La Troïka a tué Brahmi deux fois ; la première fois en étant complice des assassins et la seconde en se disculpant de sa responsabilité par le mensonge. Je crois que la complicité est évidente, si jamais la version des faits fournie par le ministre de l’Intérieur était crédible. Car qui sont ces salafistes sinon une création d’Ennahdha ? Complice par négligence, la Troïka a sous-estimé leur danger (sous prétexte qu’ils ne considèrent plus la Tunisie comme une terre de djihad !). Il est curieux que le jour même où le ministre de l’Intérieur devait livrer l’identité des assassins, Ghannouchi, aveuglé par le ressentiment, anticipe au petit matin sur la conférence de presse en criant au complot ourdi par les suppôts de l’ancien régime et les sionistes. Passant probablement par ses «enfants», les salafistes ! Dire que’Ennahdha n’a pas intérêt à l’assassinat, c’est oublier qu’elle est un parti irrationnel. Et je suis aimable. Car quel parti au pouvoir a-t-il intérêt à affaiblir son autorité en confiant à des milices parallèles le service public de la sûreté et de la police ? Ou livrer le pays à des hordes salafistes ? Ou sponsoriser l’attaque sans raison de l’ambassade des États-Unis d’Amérique ?
Brahmi a été tué une seconde fois par le mensonge. On s’attendait à ce que la Troïka demandât pardon. Mais non ! Se répandant dans les médias, les «troïkistes» veulent persuader qui veut bien les croire, qu’il ne reste plus que six petits mois pour tout boucler, terminer la Constitution, élire la Haute instance électorale, préparer un Code électoral et tenir des élections. C’est tout simplement impossible. C’est cela le mensonge. Un ou deux exemples.
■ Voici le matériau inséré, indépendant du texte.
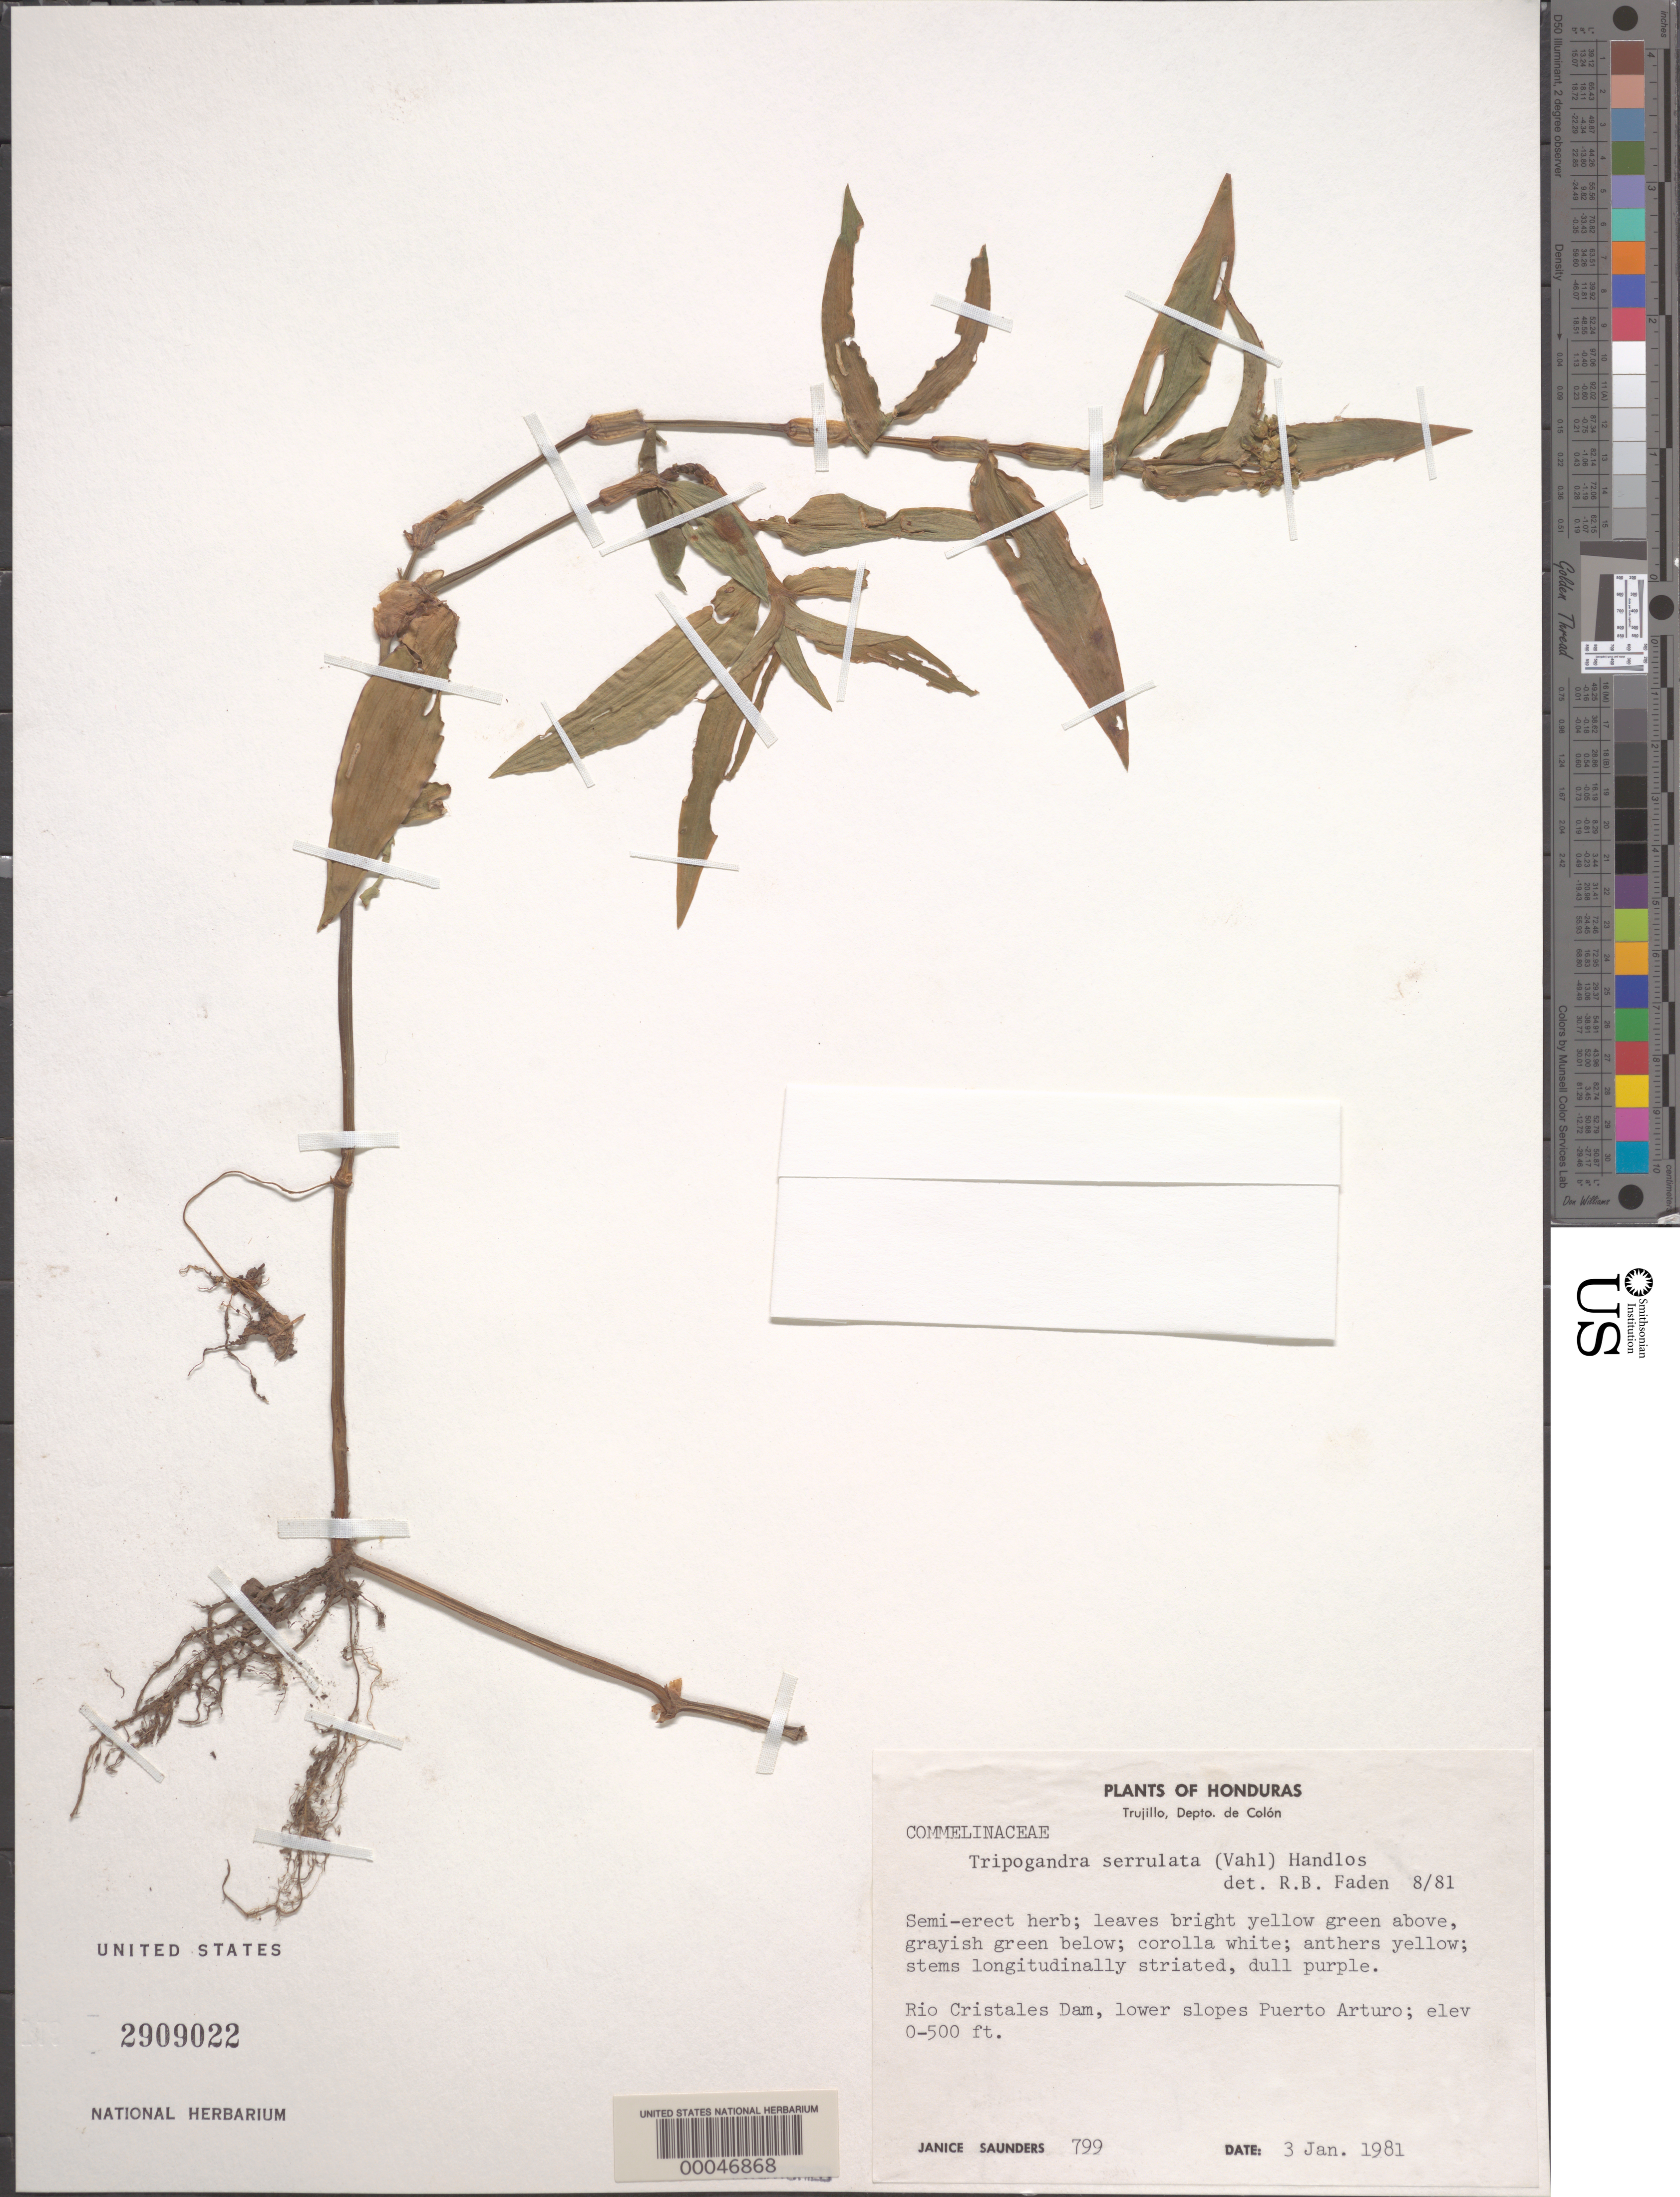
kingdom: Plantae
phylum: Tracheophyta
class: Liliopsida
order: Commelinales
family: Commelinaceae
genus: Tripogandra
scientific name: Tripogandra serrulata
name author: (Vahl) Handlos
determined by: Faden, Robert B., (US), Smithsonian Institution - National Museum of Natural History (UNITED STATES)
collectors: J. Saunders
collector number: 799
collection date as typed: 03 Jan 1981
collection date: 1981-01-03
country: Honduras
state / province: Colón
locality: Rio Cristales dam, Puerto Arturo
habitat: Slopes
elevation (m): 0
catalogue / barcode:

À la dernière réunion du comité de conciliation censé sérier les divergences constitutionnelles en vue d’un consensus, Ennahdha, à la surprise générale, remet en discussion la charia et l’institutionnalisation du comité islamique supérieur. Il faudra donc du temps pour arbitrer, voter la Constitution article par article, puis passer à deux lectures séparées d’un mois à la majorité qualifiée. Et pourquoi une nouvelle Instance électorale supérieure (du reste bloquée) ? Alors qu’il aurait suffi de conserver l’ancien comité de Kamel Jendoubi et lui donner plus de moyens. La démission de nombreux députés démocrates confirme que même les principaux concernés ne voient plus l’utilité de siéger dans une Assemblée nationale constituante impotente. Brahmi a servi de révélateur : la Troïka ment délibérément.
La Troïka est une coalition «islamo-laïque» pour les observateurs occidentaux bien disposés, mais fort naïfs. En fait, elle n’est qu’un paravent. Le pouvoir est détenu par Ennahdha. Elle se comporte comme un gang. Elle infiltre les institutions, double les structures officielles, distribue les prébendes et elle mine l’État. Prête à tout, elle se prépare au pire. C’est ce que disent les parents des victimes, les manifestants et c’est ce que pense l’opinion publique. On n’y peut rien. Ennahdha a tout fait pour ternir une image déjà peu reluisante. Elle a lâché de vulgaires voyous en costume trois-pièces officier dans les médias en son nom, de mauvais garçons tabasser les démocrates au nom de la Révolution et des troupes salafistes excitées parler au nom de Dieu. Autiste, elle a été indifférente aux suppliques de l’opposition, aux attentes des gens et aux plaintes des victimes. Ennahdha est peuplée d’aventuriers qui n’ont qu’un but : s’éterniser au pouvoir. Et de dogmatiques qui ne rêvent que d’une chose : en découdre avec l’engeance laïque. C’est pour cette raison qu’il faut sauver le pays d’Ennahdha et Ennahdha d’elle-même en donnant la chance à ses «colombes» de se faire des ailes. C’est à ce prix que le processus démocratique aura des chances de reprendre sur de nouvelles bases et que la Tunisie de réussira son examen de passage.